Moody’s Investors Service has downgraded the millions of $248.9 million of some of the riskiest securities issued by collateralized loan obligations so far this month as the result of a change in its rating methodology.
The rating agency is taking a harder look at “combo” notes, a hybrid debt/equity instrument, to account for what happens to them when a deal is refinanced. As a result, it has put the ratings of the combo notes of 38 CLOs under review for possible downgrades.
It’s nearly halfway through, having confirmed or downgraded the structured finance ratings on 16 “combo” note CLO tranches this month, a search of its website indicates.
Since Dec. 6, Moody’s has downgraded the combo notes of 10 CLOs, and confirmed ratings of six others, from outstanding deals managed by the likes of Babson Capital Management, Credit Suisse and PineBridge Investments.
In most cases, the downgrades were only one or two notches, leaving the combo notes with a lower-level investment-grade rating. All of the affected deals thus far were completed in 2015 and 2016.
Combination notes in CLOs are specialized tranches of hybrid debt and equity, which tether the unrated equity notes tranche to a higher-rated one that supports an investment-grade rating for the combined securities offering.
Combo notes account for a fraction of the notional value of the notes issued by CLO, but they allow managers to widen the institutional investor base for the most subordinated securities issued in such deals, known as the equity. Equity tranches are typically unrated and so either unatttractive or off-limits to many buyers. By bundling the equity together with more senior class of securities, managers create an offering that is less risky and carries a credit rating.
Earlier this year, Moody’s put in motion steps to reconsider how it rates such combo notes that are included among 135 rated outstanding CLOs. The agency expressed concerns that in a refinancing, some deals stripped out the rated portion of a combo note, forcing Moody’s to apply a multiple-notch downgrade on a combo notes’ rating, often to speculative-grade status.
The move was opposed investors and managers alike. Many in the industry thought it might narrow the investor base for CLOs, or prompt a sell-off that could drive down prices on CLO paper in the secondary market.

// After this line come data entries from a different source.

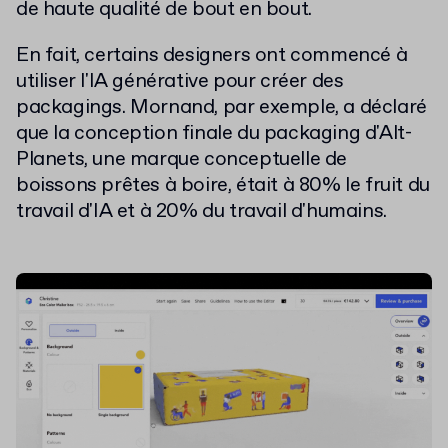
de haute qualité de bout en bout.
En fait, certains designers ont commencé à
utiliser l'IA générative pour créer des
packagings. Mornand, par exemple, a déclaré
que la conception finale du packaging d'Alt-
Planets, une marque conceptuelle de
boissons prêtes à boire, était à 80% le fruit du
travail d'IA et à 20% du travail d'humains.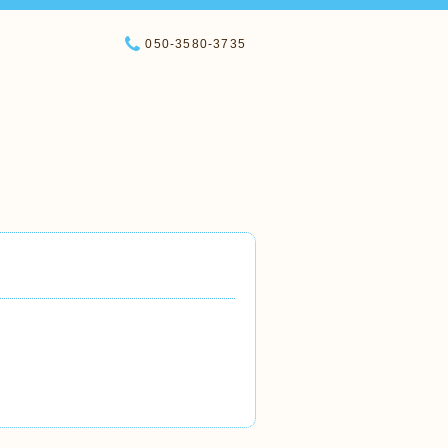
050-3580-3735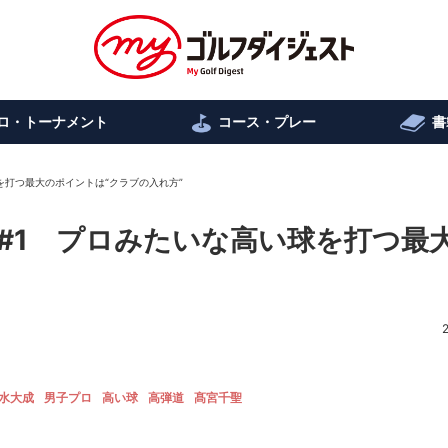
ロ・トーナメント
コース・プレー
書
を打つ最大のポイントは“クラブの入れ方”
#1 プロみたいな高い球を打つ最
水大成
男子プロ
高い球
高弾道
髙宮千聖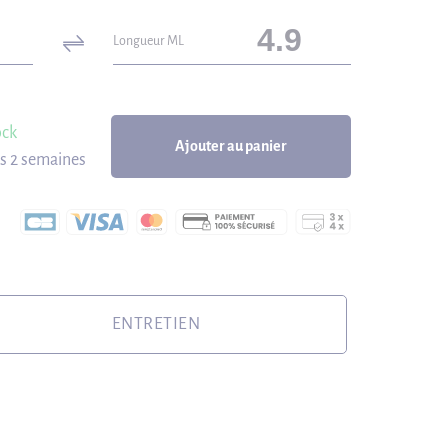
Longueur ML
ock
Ajouter au panier
us 2 semaines
ENTRETIEN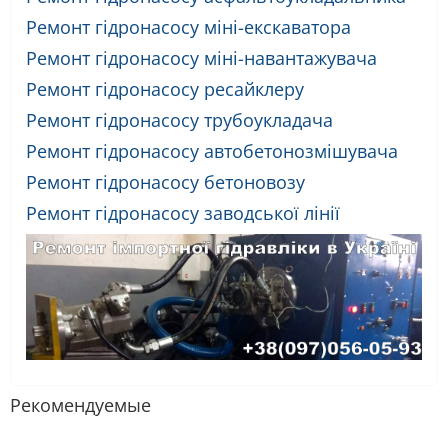
Ремонт гідронасосу міні-екскаватора
Ремонт гідронасосу міні-навантажувача
Ремонт гідронасосу ресайклеру
Ремонт гідронасосу трубоукладача
Ремонт гідронасосу автобетонозмішувача
Ремонт гідронасосу бетоновозу
Ремонт гідронасосу заводської лінії
Рекомендуемые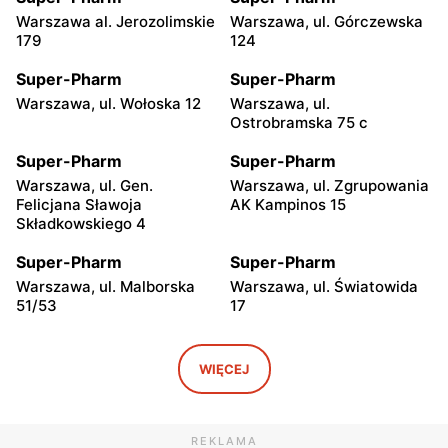
Warszawa al. Jerozolimskie
Warszawa, ul. Górczewska
179
124
Super-Pharm
Super-Pharm
Warszawa, ul. Wołoska 12
Warszawa, ul.
Ostrobramska 75 c
Super-Pharm
Super-Pharm
Warszawa, ul. Gen.
Warszawa, ul. Zgrupowania
Felicjana Sławoja
AK Kampinos 15
Składkowskiego 4
Super-Pharm
Super-Pharm
Warszawa, ul. Malborska
Warszawa, ul. Światowida
51/53
17
Super-Pharm
Super-Pharm
Warszawa, ul. Belgradzka
Stara Iwiczna, ul. Nowa 4A
WIĘCEJ
14
Super-Pharm
Super-Pharm
REKLAMA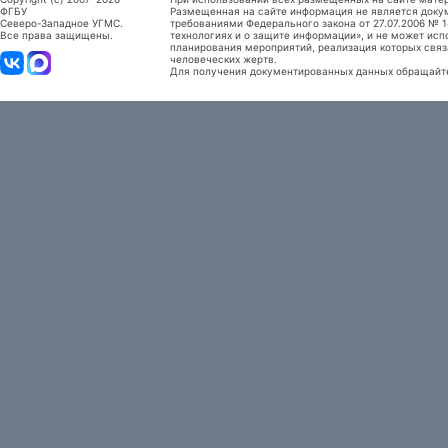
ФГБУ
Размещенная на сайте информация не является доку
Северо-Западное УГМС.
требованиями Федерального закона от 27.07.2006 №
Все права защищены.
технологиях и о защите информации», и не может исп
планирования мероприятий, реализация которых связ
человеческих жертв.
Для получения документированных данных обращайтес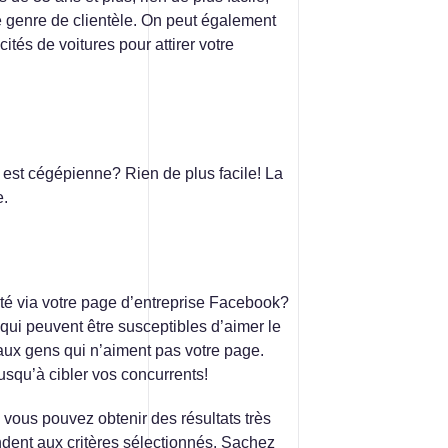
ce genre de clientèle. On peut également
ités de voitures pour attirer votre
e est cégépienne? Rien de plus facile! La
e.
lité via votre page d’entreprise Facebook?
qui peuvent être susceptibles d’aimer le
aux gens qui n’aiment pas votre page.
squ’à cibler vos concurrents!
 vous pouvez obtenir des résultats très
ent aux critères sélectionnés. Sachez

In adopting its new methodology in October, Moody’s added a potential refinancing scenario. The agency had considered dropping the ratings on combo notes altogether.
In addition to the 10 downgrades so far, six other deals had their ratings confirmed, including two CLO portfolios managed by Voya Alternative Asset Management (Voya CLO 2015-2 and Voya CLO 2014-3).
The overall balance of the combo notes with downgraded or confirmed ratings this month is $608.15 million, ranging from $14.9 million to $107.1 million in size.
One CLO, Babson’s CLO 2015-II deal with a balance of $35.7 million, had the steepest downgrade of three notches, from ‘A2’ to ‘Baa2’.